I don't remember how, but I got my hands on a TASCO telescope catalog when I was maybe 8 or 9 years old. My mom referred to such catalogs as my "wish books" because I would read every page, over and over again, thinking I was looking at the world's coolest toys. Thankfully, I never found one of those department store telescopes under the Christmas tree. If I had, my interest in the visible universe would most certainly have suffered from unrealized expectations.
As time moved on, so did my interest in the stars. I figured out that astronomy was for nerds and that girls didn't like nerds. It seemed much more fitting to play sports, to try my best to be funny, and to get a part-time job so I could keep the gas tank full in my old POS '87 Firebird. I'm certainly not complaining -- those were some of the best years of
my life.
Fast forward further and I had left the nest and landed at Auburn Universtiy as an undergraduate in aerospace engineering. After a few bloody bouts with calculus, more fraternity parties than I can remember and some soul searching, I instead graduated with a building science degree. It's funny how things always find a way to work themselves out -- today I can't imagine having any other career.
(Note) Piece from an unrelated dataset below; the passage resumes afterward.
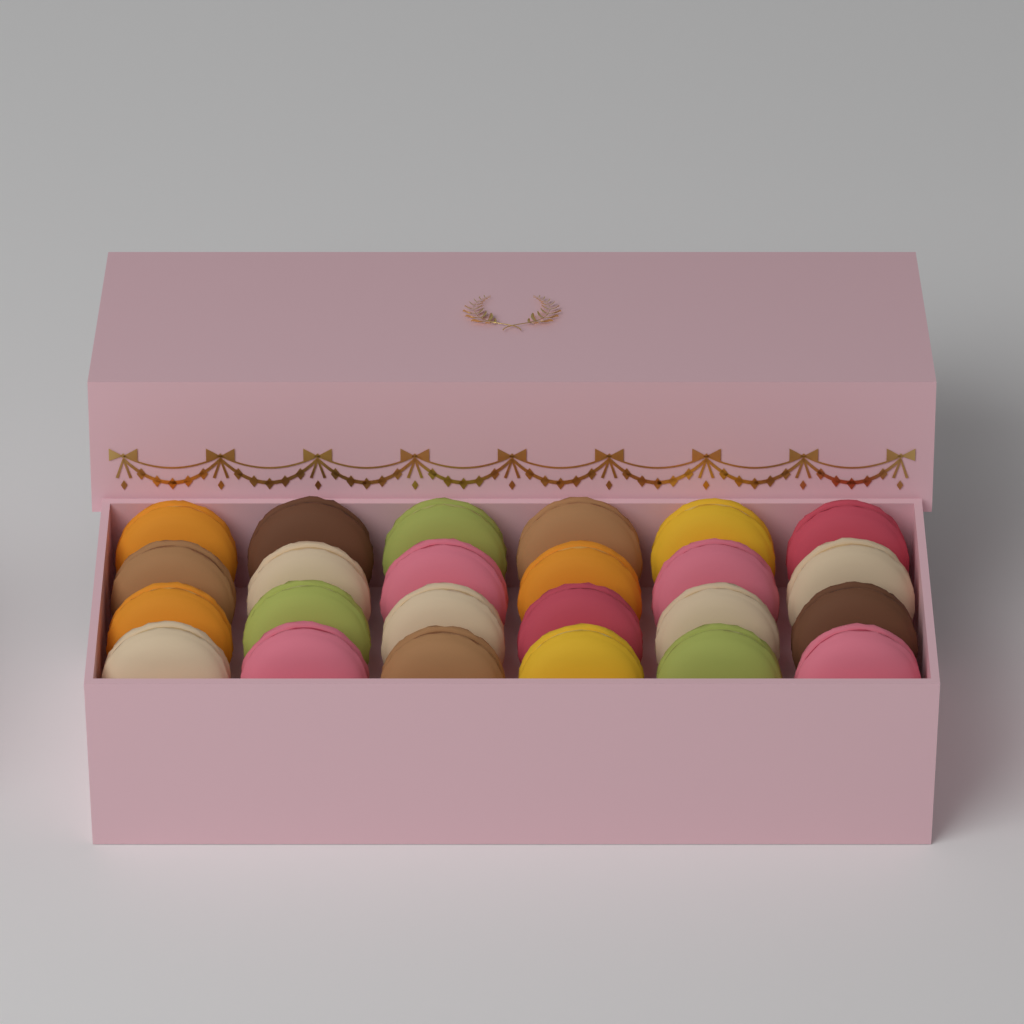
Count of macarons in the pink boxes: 24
It's also funny how something like a childhood interest in the night sky never leaves you. No matter how long you live, no matter how long you wait, the universe will always be exactly where you left it. Unchanged, patient and waiting for you. All the success in the world could never erase my earliest memories of the night sky. It's tattooed on me and I will never escape it.
After college I moved to Atlanta, Georgia in 2006 to start my career. There I made a new best friend, Jennifer, whom I married in 2010.
At the end of 2014 we had the opportunity to move to Los Angeles, California to follow Jennifer's career, which we jumped on. It was during this time that I built the observatory in the Mojave Desert.

In mid 2017 we moved back to Atlanta, GA to begin raising a family, with our first child due in October 2017. We also have our original two children, Riley (a snuggly Jack Russell Terrier) and Daphne (an irreverent house cat). 
I spend my days as a project manager for Evergreen Construction while my wife is an insurance broker for Marsh. Outside of astronomy, I enjoy woodworking, skiiing, and architectual & landscape photography.